Runners and cyclists stood shoulder to shoulder on opposites sides of the starting chute. The 1250m peak of Mount Donna Buang loomed over the picturesque town of Warburton and we were all just about to commence our intense journey to the summit. While the cyclists would take the 17.6km route along the winding road, we runners would be taking the more direct 7.6km trail.
The run started with a fast 1.4km, beautiful stretch beside the Yarra River and I was happy to sit back in the top 10 while letting some of the speedier road runners set the initial pace. There was no point over exerting early on, as the flatter running abruptly ended when we reached (what is recognised to be) Australia’s steepest residential street, Martyr Road.
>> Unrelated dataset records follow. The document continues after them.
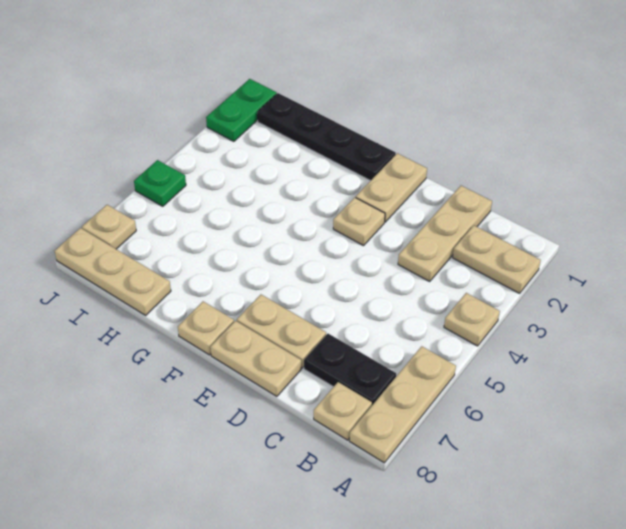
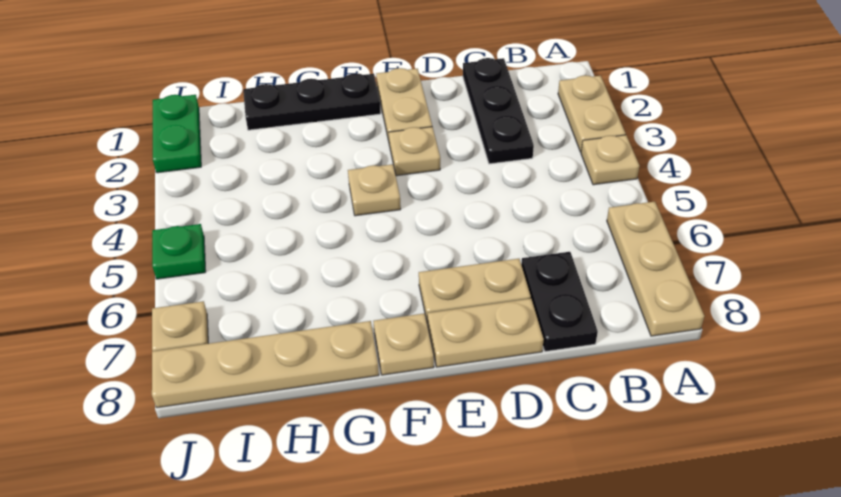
tan 1x2 plate [453,226,541,293] -> tan 1x2 plate turned to [558,75,626,152]
black 1x2 plate [304,334,396,405] -> black 1x2 plate turned to [521,252,598,351]
tan 1x1 plate [314,382,372,440] -> tan 1x1 plate moved to [348,164,401,216]
tan 1x3 plate [398,186,492,281] -> black 1x3 plate [463,58,534,164]
black 1x4 plate [257,93,396,181] -> black 1x3 plate [243,73,381,130]
tan 1x3 plate [55,228,171,315] -> tan 1x4 plate [152,321,379,408]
As I made my way up the asphalt wall, I started to pick up a couple of places to sound of cheers from the handful of spectators that lined the street. I was trying hard to resist the temptation to surge a little to catch the leaders who were at this point only 20-30m ahead of me (which is further than it looks on a steep incline!), knowing very well how easy it is to go too hard early on in vertical races.
After cresting Martyr Road I had to opportunity to open up on the (only) short stretch of downhill, in which I moved up another position and gained a little bit of ground on the leaders. This was also the point that we entered the single track that would take us most of the way to the summit. I actually found myself reminiscing of the Sky Rock n’ Run Marathon that I had run the previous week, as the steep, narrow, fern lined track through the forest had a similar feel to much of that race due to the soft, wet ground and somewhat bumpy footing.
During a short stretch running alongside a paddock I could see first, second and third all steadily running just up ahead and as the course steepened I started to close the gap. Soon after crossing an aqueduct, I found myself in third place and focused on maintaining a steady running rhythm while reeling in the front two runners.
Right when I found myself sitting just behind second, the race leader stepped off to the side of the track to catch his breath and let UK orienteerer Ralph Street and I go past. At this stage I was happy to let Ralph lead the way for a while as he seemed to be running strongly. I found on some of the steeper sections I could keep pace with Ralph’s running while I power hiked, so I took the opportunity to give some of my tiring running muscles a break.
It was on one of these steeper sections that I excused myself past Ralph and tried to build a lead with a mix of hiking on the steeper stuff and running the more gradual inclines. Every time I put a little bit of distance between Ralph and me, he would catch it all back up again on the runnable stretches. This game of cat-and-mouse continued all the way to the 5.4km mark when we reached the road and started to run side-by-side along this foggy 1km stretch (which we were sharing with the cyclists).
We could only see about 30m ahead as we pushed each other through the cloud, opening up on this flatter stretch and preparing ourselves for the final 1.2km trail to the summit. The sound of a vuvuzela resonated through the fog and I knew we must almost be at the end of road section.
I was trying to find that extra gear when we hit the trail again, but my legs felt like they were starting to give out from underneath me. Still Ralph sat just behind me, even when I started hiking on inclines I would have run earlier. Eventually the inevitable happened and Ralph pasted me and I desperately tried to hold pace with him. My legs were refusing to run on anything remotely steep and I was forced to attempt keep up by hiking. When we reach a junction signalling 600m to the summit, Ralph picked up his pace and left me watching the gap between us steadily increasing. I tried to go faster but my legs (and even arms) were burning, and I simply couldn’t keep up.
In just 600m Ralph managed to put 46second into me, winning in 53:23, while I came through (relieved to have finished!) in second place in a time of 54:09. Another UK orienteerer Peter Bray rounded off the runner’s podium. However, we had all been well and truly beaten by the cyclists, with Cyprus Monk being first to summit in a phenomenal time of 48:27 (and a total of 6 cyclists had finished before Ralph). The female contest between cyclists and runners was a little closer, with winner Georgina Beech (1:07:02) being the only cyclist to finish before the first runner, Judith May (1:09:57).
This novel race was a really fun way to cap off a busy 3 months (after 11.5months away from racing!) and was a fitting finale for my 2015 races. The time off has renewed my appreciation for every opportunity I get to run in mountains all around the world. Thank you so much to all those who have supported me throughout the year, and bring on 2016!